Let me just say that if you like the stuff on fora.tv, especially from Long Now, than this video will be worth your time. The presenter is witty, the arguments make sense, and it is overall a pretty good presentation both in content and in style (HOW is it presented).
It is well balanced (not Fox News style :-) ), not crazy one-sided, and mostly about possible developments and dangers in where IT is going: who owns stuff, who has control? An example which already happened, there was an automated garage and since there was a dispute ab out payments between the makers of that garage and the owner by remote-control they shut down the garage, taking 300 cars hostage. In that context, there will be more and more implants with embedded IT inside YOUR body, from pace makers to other stuff. The video is MUCH MUCH better than my pityful summary though :)

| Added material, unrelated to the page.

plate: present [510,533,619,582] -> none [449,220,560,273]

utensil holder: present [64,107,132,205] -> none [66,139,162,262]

It's about two new classes of security threats, Anonymous and "Persistent Adversaries" aka government sponsored attacks.
There's a nice point in the middle that if you and your buddy are being chased by a bear, you only have to be faster than your buddy. Not anymore. Now there's lots of bears, you're drenched in bacon fat, you poked a few bears in the eye to piss them off, and you only have one decoy buddy. Oops.

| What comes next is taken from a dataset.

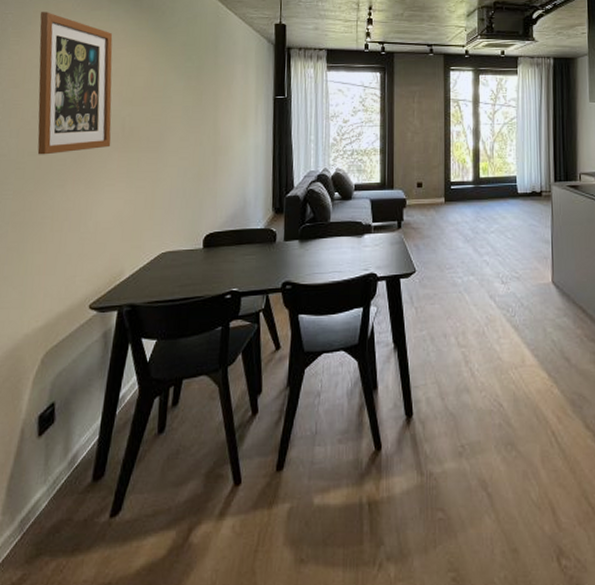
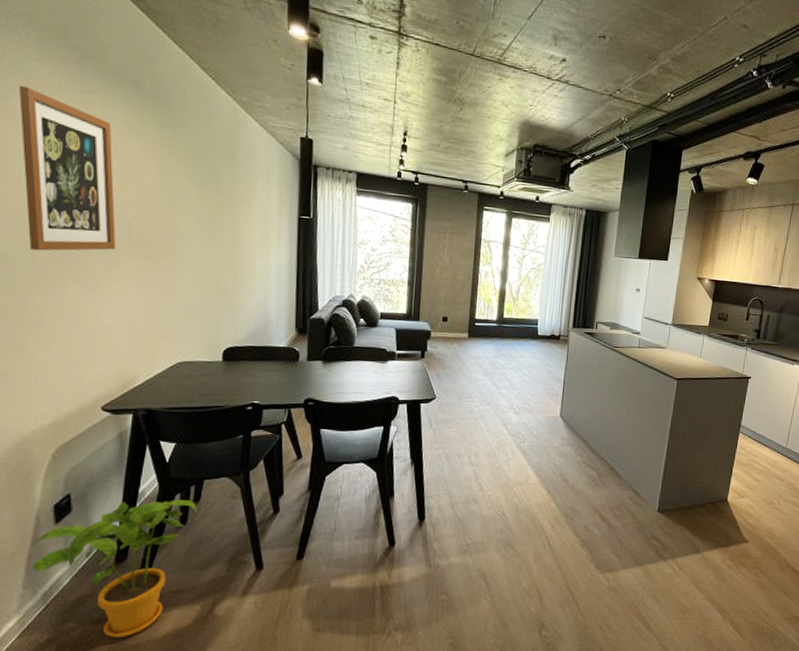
house plant: none [13,404,176,575] -> present [30,500,198,638]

My first Journal Entry ever, in 8 years! http://slashdot.org/journal/365947/aphelion-scifi-fantasy-horror-poetry-webzine
proportional response is not just for military force...
Isn't it that if the buyer doesn't fulfill their contractual duty to pay, the seller is in their right to take the product back? Or, as in this case, take control of the product back. Whatever third parties are "taken hostage" in that process are the defaulting buyer's problem. Of course this doesn't apply to vital body implants.
> Whatever third parties are "taken hostage" in that process are the defaulting buyer's problem.
What you fail to take into account that it is also -and foremost - the "hostages" problem!
I can see that you ignore this tiny little issue - as long as YOU don't end up in that position. Somehow your point of view seems somewhat tilted to one side. I guess such thinking stems from business and economics courses, where other people are nothing but "resources" and "human capital", so it becomes very easy to abstract away their humanness and think its okay when they end up being ignored. I wonder, though, what you are going to say when YOUR car is in that garage.